As if Kentucky’s coal miners haven’t faced enough hardships and job losses in recent news, now two other challenges await many of them.
First is the threat to miners’ pension fund, which is at risk due to investment losses during the recession, declining coal markets, and coal company bankruptcies. Officials with the United Mine Workers of America estimate that some 100,000 retired and working miners could lose their retirement and health care benefits unless the federal government intervenes to shore up the pension fund.
For four years, some coal-state lawmakers have proposed shifting money from the abandoned mine lands reclamation fund to the pension plan.
Rogers says miners have a right to be concerned.
“We’re going to try to find a way to fix it, and that’s got to be a fix that the Senate will agree to with the House and the president,” the Congressman says. “So far that’s been very difficult.”
Meanwhile, some coal miners can’t get paid for work they’ve already done. West Virginia-based coal producer Blackjewel filed for bankruptcy protection in July, but not before laying off its employees and failing to pay them for coal they had already mined.
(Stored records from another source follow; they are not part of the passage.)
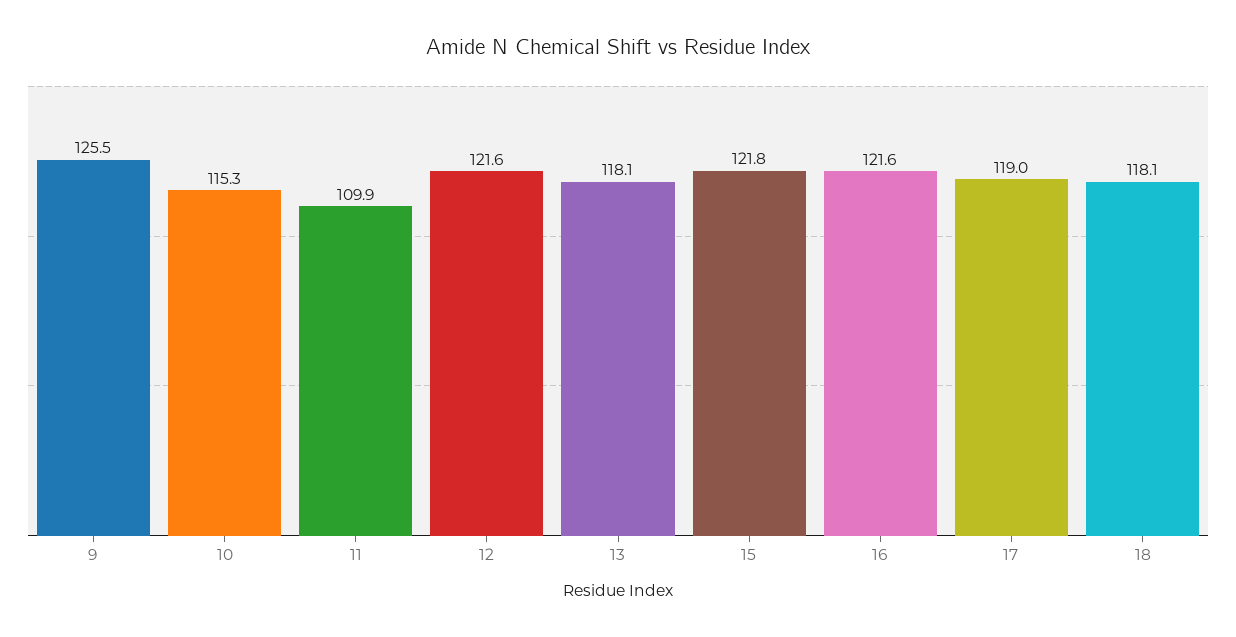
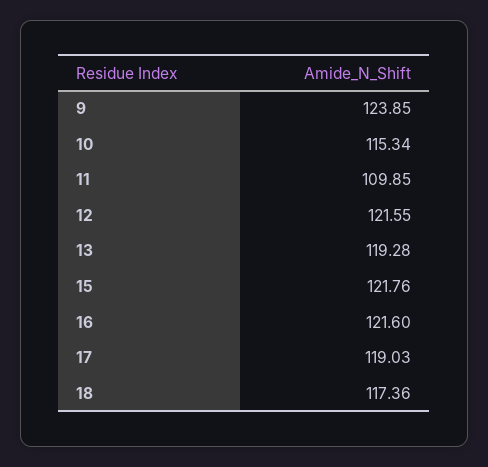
9: 125.5 -> 123.85
13: 118.1 -> 119.28
18: 118.1 -> 117.36

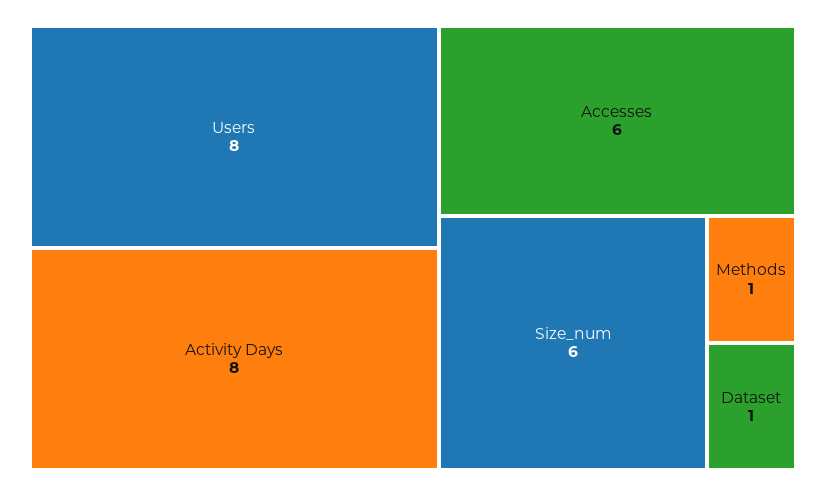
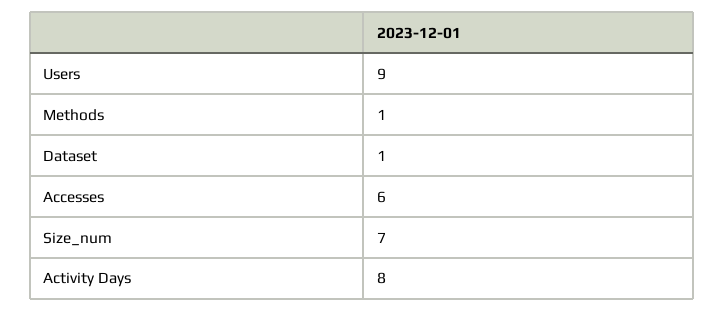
Users: 8 -> 9
Size_num: 6 -> 7

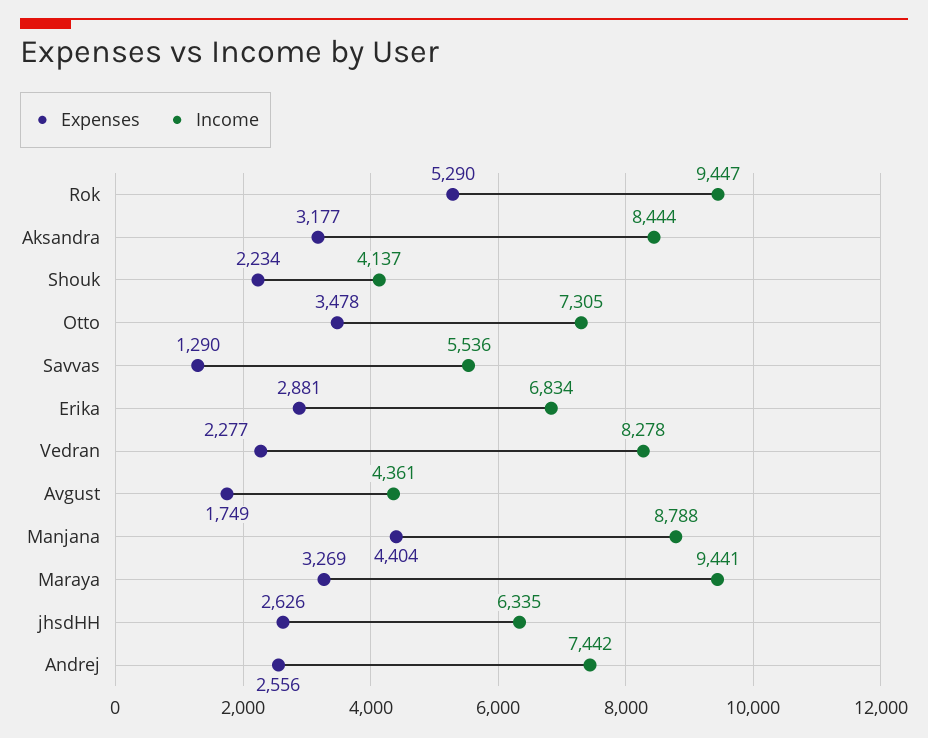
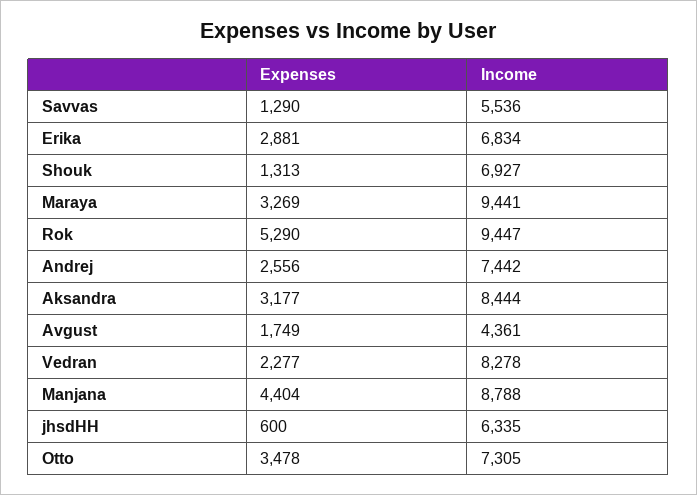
Expenses, Shouk: 2234 -> 1313
Income, Shouk: 4137 -> 6927
Expenses, jhsdHH: 2626 -> 600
Those unpaid miners gained national attention in recent weeks for blocking a train loaded with $1 million worth of coal from leaving one of the company’s former mine sites in eastern Kentucky.
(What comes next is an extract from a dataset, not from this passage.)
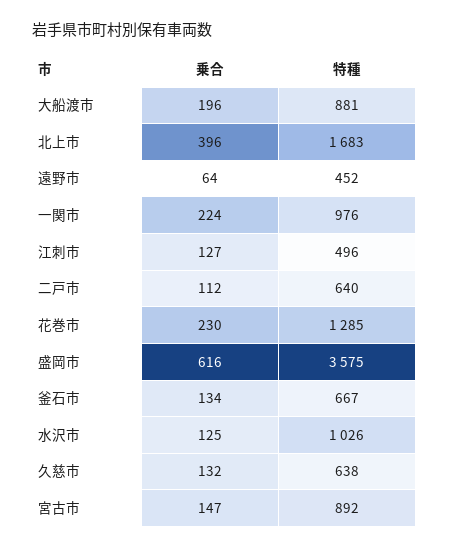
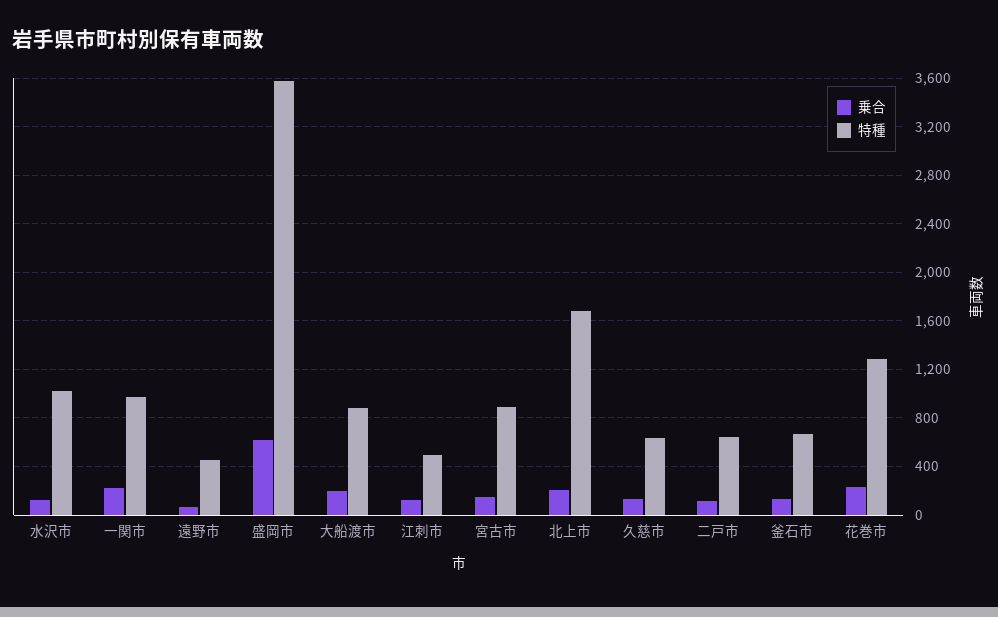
乗合, 北上市: 396 -> 200

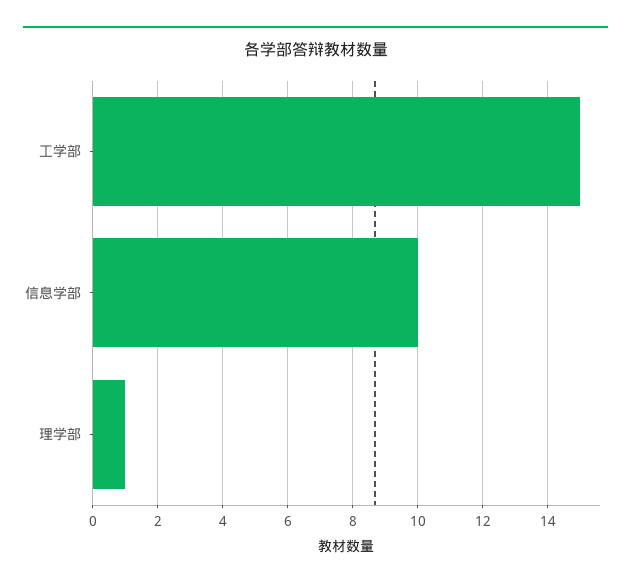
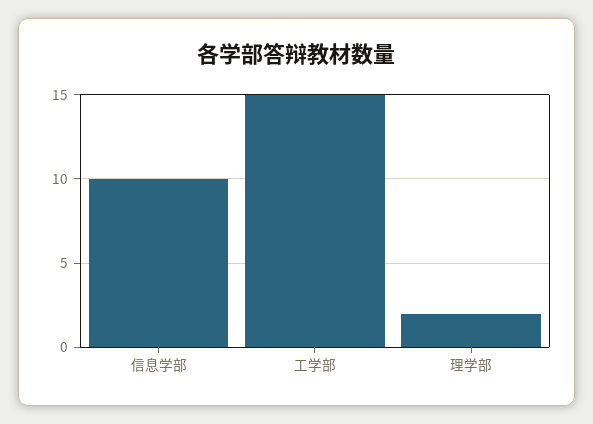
理学部: 1 -> 2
“Coal has had some severe problems and likely won’t get much better in terms of jobs,” says Rogers, “so we’re going to have to find jobs to replace those in this new modern world.”
Drugs and Guns
There is good news on one front: Drug overdose deaths in the commonwealth dropped from 1,477 in 2017 to 1,247 in 2018, according to the state Office of Drug Control Policy. Rogers attributes the reduction to a combination local, state, federal, and private efforts to address opioid abuse.
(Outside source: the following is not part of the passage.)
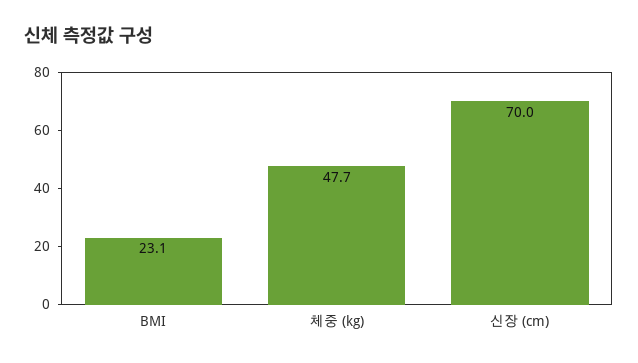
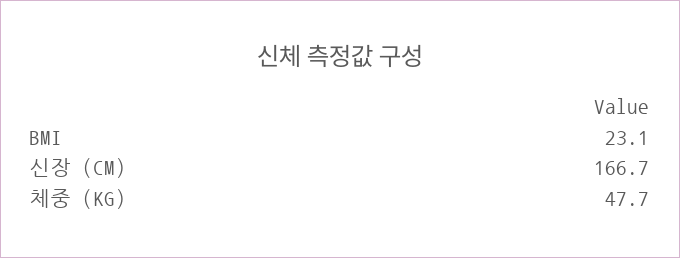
신장 (cm): 70 -> 166.7

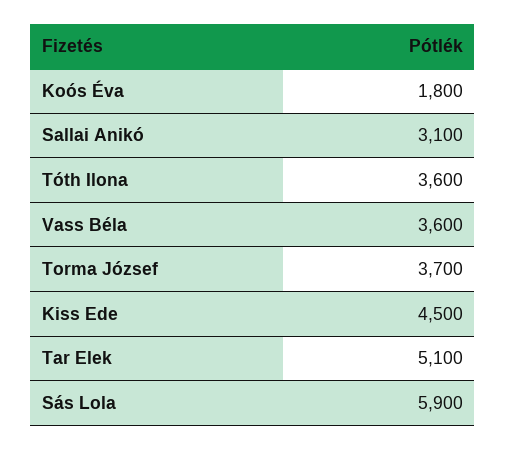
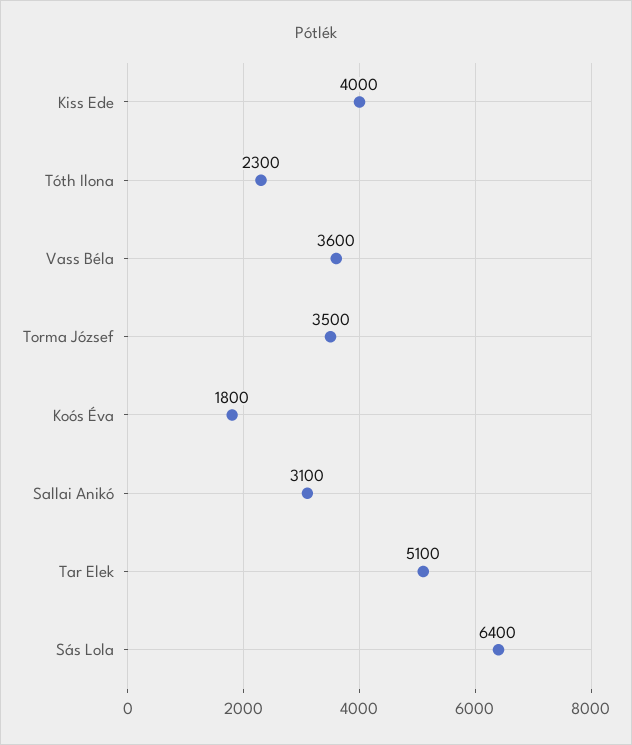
Tóth Ilona: 3600 -> 2300
Torma József: 3700 -> 3500
Kiss Ede: 4500 -> 4000
Sás Lola: 5900 -> 6400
But now Rogers says those still fighting an addiction are switching to heroin, methamphetamine, and fentanyl, which can be especially deadly.
Earlier this year the National Institutes of Health gave an $87 million grant to the University of Kentucky to work on reducing overdose deaths in 16 counties by 40 percent over the next four years. That’s the largest grant ever awarded to the school.
“UK was only one of four [institutions] nationwide that got the grants,” says Rogers. “Dr. Francis Collins at NIH told me that the UK application far succeeded over the others.”
The Congressman started his career in public life in 1969 as a Commonwealth’s Attorney for Pulaski and Rockcastle Counties. He says the drug of choice then was marijuana, and Rogers still has concerns about its use, despite a number of states now legalizing cannabis for medicinal or recreational purposes.
“I know there’s people who say that medical marijuana is a good thing,” he says. “But physicians and people who know tell me that marijuana is the main introduction to opioids and other drugs.”
In the wake of recent mass shootings in Texas and Ohio, gun control advocates have renewed their calls for universal background checks for gun purchases and other legislation that could limit access to weapons.
Rogers says he sees two main contributors to the problem of mass shootings. He says both must be addressed without impinging on the constitutional rights of legitimate gun owners.
“We’re not keeping guns away from criminals or mentally defective people, thus they go on these rampages,” he says.
Rogers has signed on to legislation that would explore if a threat assessment model used by the U.S. Secret Service could be more widely adopted. He says state and local law enforcement could use the screening technique to keep guns out of the hands of people who could pose a danger.
The second factor, according to Rogers, is violent video games and movies. He argues they are corrupting the minds of young people, which then can lead them to become violent.